Customers are quite aware of the onslaught of data breaches that have affected nearly every industry- from banking to online dating throughout the past ten years. Even though many governments have passed many laws to protect consumers against misuse of their data, such as GDPR, CASL, HIPPA, Personally Identifiable Information (PII), etc., companies still can’t keep up with the regulations.
Case in point:
- 74% of European executives report they have experienced a data breach in the past 12 months, compared to 53% in America and 44% in APAC
- Half (52%) of executives in Europe have experienced a self-reported incident under GDPR in the past year.
Consumer confidence is at an all-time low. These same customers want to understand what companies have done to secure their products and services and they are willing to take their business elsewhere if that brand promise is broken. Customers are increasingly taking action following a breach.
Reputation management is a critical component of organizational management. Savvy leaders recognize the connection between cybersecurity and reputation management and subsequently adopted information security as a market advantage.
How Do Companies Start to Earn Back Trust?
Leaders today do recognize that cybersecurity must become part of the brand promise. The research shows:
- 75% of executives claim security is a key part of their product marketing messages
- 50% of companies surveyed offer dedicated security products and services to their customers.
- Additionally, 41% offer security features as add-ons within their products and services and another 7% are considering building security services into their products.

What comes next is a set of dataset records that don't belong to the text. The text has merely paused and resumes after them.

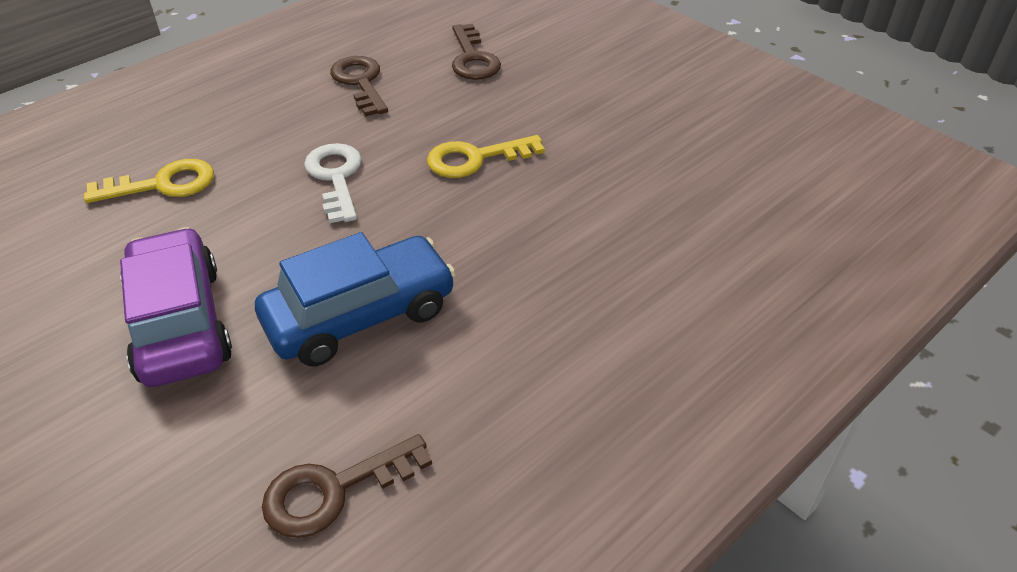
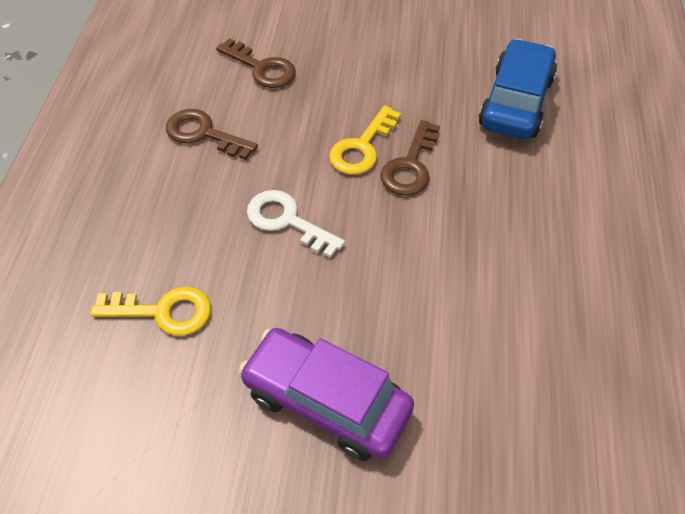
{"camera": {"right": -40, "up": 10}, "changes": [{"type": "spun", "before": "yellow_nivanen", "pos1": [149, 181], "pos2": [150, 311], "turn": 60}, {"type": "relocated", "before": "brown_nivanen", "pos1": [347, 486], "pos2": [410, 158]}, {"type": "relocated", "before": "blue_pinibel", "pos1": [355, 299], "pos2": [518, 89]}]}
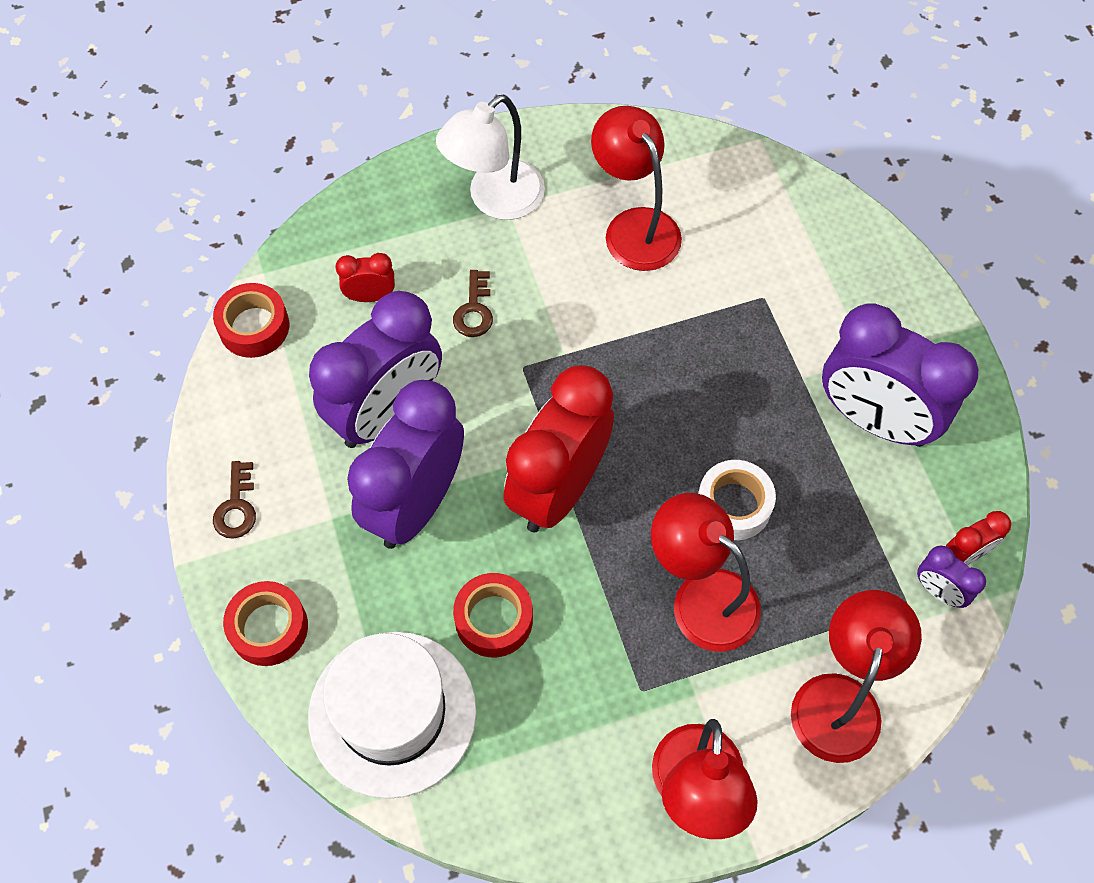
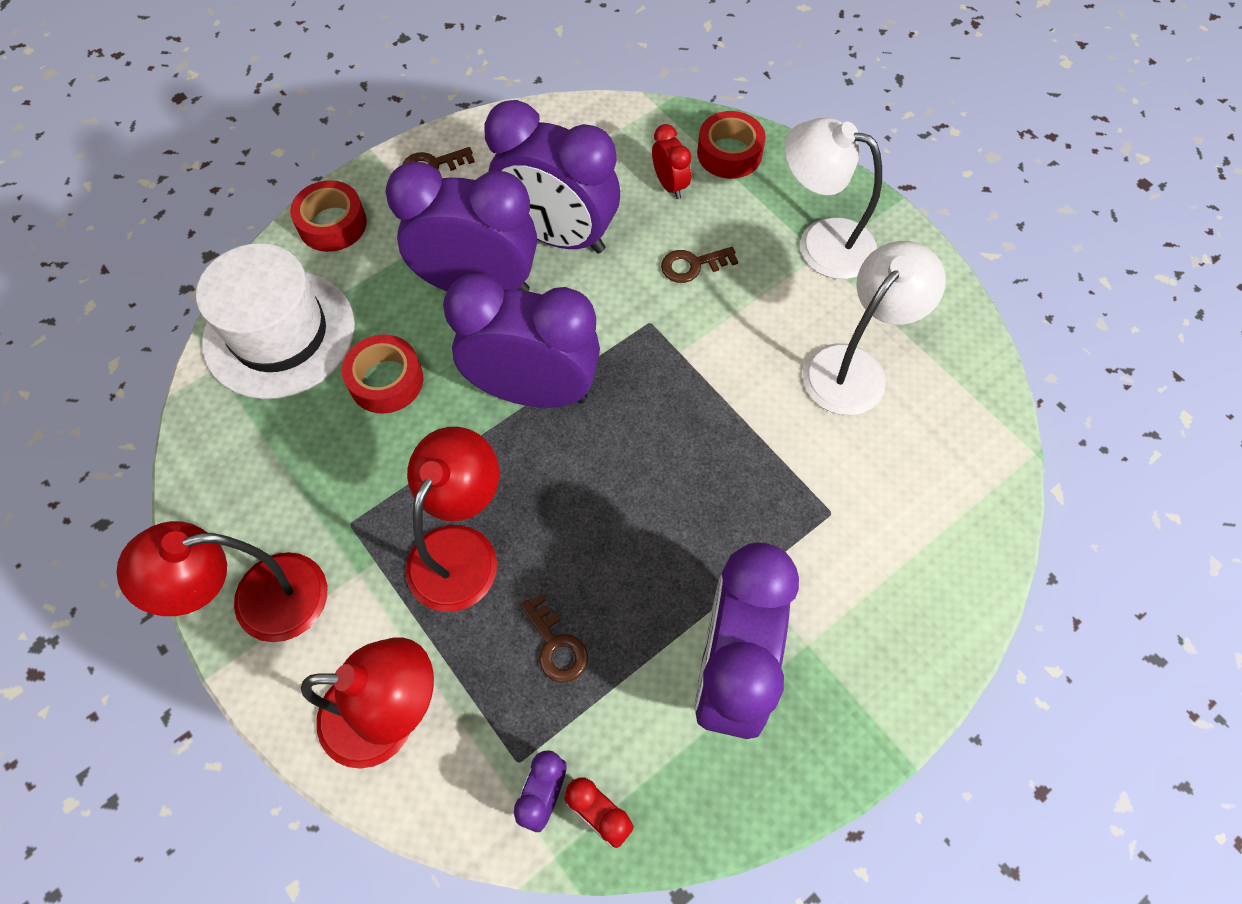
{"camera": {"right": 70, "up": 0}, "changes": [{"type": "colour", "before": "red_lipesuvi", "after": "purple_lipesuvi", "pos1": [558, 448], "pos2": [521, 341]}, {"type": "appeared", "after": "brown_nivanen", "pos2": [554, 638]}, {"type": "relocated", "before": "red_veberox", "pos1": [251, 320], "pos2": [731, 145]}, {"type": "colour", "before": "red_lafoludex", "after": "white_lafoludex", "pos1": [636, 188], "pos2": [874, 328]}, {"type": "missing", "before": "white_veberox", "pos1": [737, 500]}]}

Balancing Cybersecurity Concerns with Deployment of Private and Public Clouds
Digital transformation drove a mass migration into public and private cloud environments. Organizations were wooed by the promise of flexibility, streamlined business operations, improved efficiency, lower operational costs, and greater business agility. Rightfully so, as cloud environments have largely fulfilled their promises.
However, along with these incredible benefits comes a far greater risk than most organizations anticipated.
- 54% respondents shared that improving information security was one of their top three reasons for initiating digital transformation processes
- 73% of executives indicated they have had unauthorized access to their public cloud assets.
What is more alarming is how these unauthorized access incidents occurred
The technical sophistication of the modern business world has eroded the trust between brands and their customers, opening the door for a new conversation around security. Leading organizations have already begun to weave security into the very fabric of their culture – and it’s evidenced by going to market with secure marketing messages, sharing responsibility for information security across the entire leadership team, creating privacy-centric business policies and processes, making information security and customer data-privacy part of an organization’s core values, etc.